Met Saba ging het vier jaar lang goed, maar Bonaire was een lastig eiland voor de bewindsman met veel bestuurswisselingen. Toch zijn de verhoudingen nu vrij goed met het eilandsbestuur. Het Bestuursakkoord was een hoogtepunt, ook al loopt dat ook niet helemaal zoals het moet. In ieder geval worden de slechte wegen nu aangepakt.
Sint Eustatius was een hoofdpijndossier, met de ingreep in het lokale bestuur in 2018 als resultaat. Daarna leek het beter te gaan, ondanks kritiek op het tempo, maar Knops zal teleurgesteld zijn dat de oude coalitie de verkiezingen voor een nieuwe Eilandsraad won. Direct begon het gedonder weer met opnieuw harde ondiplomatieke uitlatingen door de nieuwe raadsleden. Daardoor dreigt het herstel van de lokale democratie in gevaar te komen en kan Knops ook dit dossier niet met een gerust hart overdragen.
Op persoonlijk vlak kende Knops een slecht laatste jaar. Hij werd indirect beschuldigd van corruptie, omdat hij het terrein waarop hij zijn nieuwe villa liet bouwen voor een vriendenprijs zou hebben gekregen.
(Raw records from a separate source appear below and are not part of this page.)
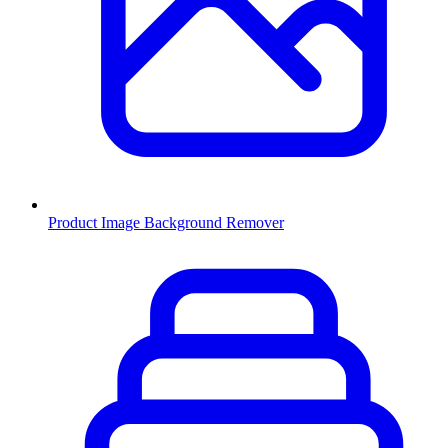
Product Image Background Remover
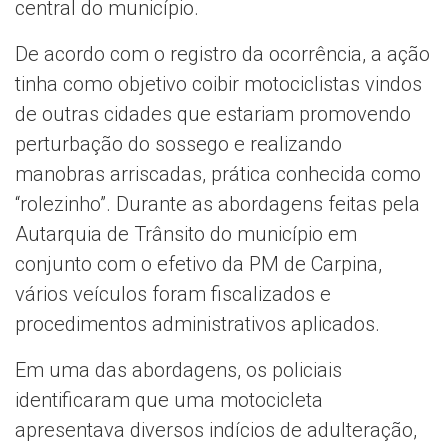
central do município.
De acordo com o registro da ocorrência, a ação
tinha como objetivo coibir motociclistas vindos
de outras cidades que estariam promovendo
perturbação do sossego e realizando
manobras arriscadas, prática conhecida como
“rolezinho”. Durante as abordagens feitas pela
Autarquia de Trânsito do município em
conjunto com o efetivo da PM de Carpina,
vários veículos foram fiscalizados e
procedimentos administrativos aplicados.
Em uma das abordagens, os policiais
identificaram que uma motocicleta
apresentava diversos indícios de adulteração,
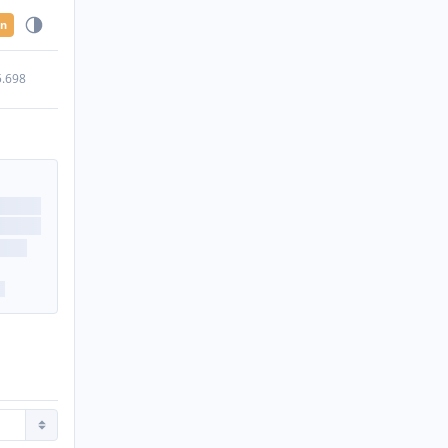
en
5.698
Maar deze strijd won hij, nadat uit onderzoek bleek dat hij geen ongeoorloofd gebruik heeft gemaakt van de regels.
Knops was tot begin 2021 tijdelijk minister van BZK, omdat minister Kajsa Ollongren ziek was. Daarna ging het op politiek vlak bergafwaarts. Als campagneleider voor het CDA verliepen de Tweede Kamerverkiezingen rampzalig voor hem en zijn partij. Toen er uiteindelijk toch een nieuw kabinet kwam met het CDA was zijn ambitie om minister te worden, het liefst van Defensie, maar dat is niet gelukt. En ook het fractievoorzitterschap ging aan zijn neus voorbij. Knops zal daarom de komende jaren weer gewoon lid zijn van de CDA-fractie in de Tweede Kamer. Wel een Kamerlid dat de (ei)landen in het Caribisch deel van het Koninkrijk op zijn duimpje kent.

Van Huffelen krijgt huiswerk
De nieuwe staatssecretaris Alexandra van Huffelen (D66) krijgt vandaag van Knops het dossier Koninkrijksrelaties overgedragen. Zij zal door hem goed bijgepraat moeten worden, want het is onbekend terrein voor haar. Van Huffelen zei zelf al dat ze huiswerk moet doen. En ze krijgt al snel te maken met de nodige heikele kwesties, zoals de Rijkswet Coho en de liquiditeitssteun voor de CAS-landen. Het is de vraag of ze dat al bij de Rijksministerraad van 21 januari kan oplossen. Op 19 januari staat al een debat op de agenda over Caribisch Nederland.
Van Huffelen (53) is bestuurskundige, maar in de landelijke politiek nog vrij onervaren. Voor zij in 2020 staatssecretaris van Financiën werd voor de afhandeling van de toeslagenaffaire was ze net een jaar Eerste Kamerlid. Daarvoor was ze wethouder in Rotterdam en had ze enkele topfuncties in het bedrijfsleven.
Digitalisering lijkt een belangrijker deel van de portefeuille te worden voor Van Huffelen dan voor haar voorganger. Ze wordt staatssecretaris Koninkrijksrelaties en Digitalisering. Bij het constituerend beraad van het kabinet-Rutte IV is afgelopen zaterdag besloten dat zij zich in het buitenland ‘minister voor Digitalisering’ mag noemen, terwijl Knops zich alleen in Nederland bezighield met de ICT-portefeuille. Of dit gevolgen gaat hebben voor het functioneren van Van Huffelen op Koninkrijksrelaties zal moeten blijken.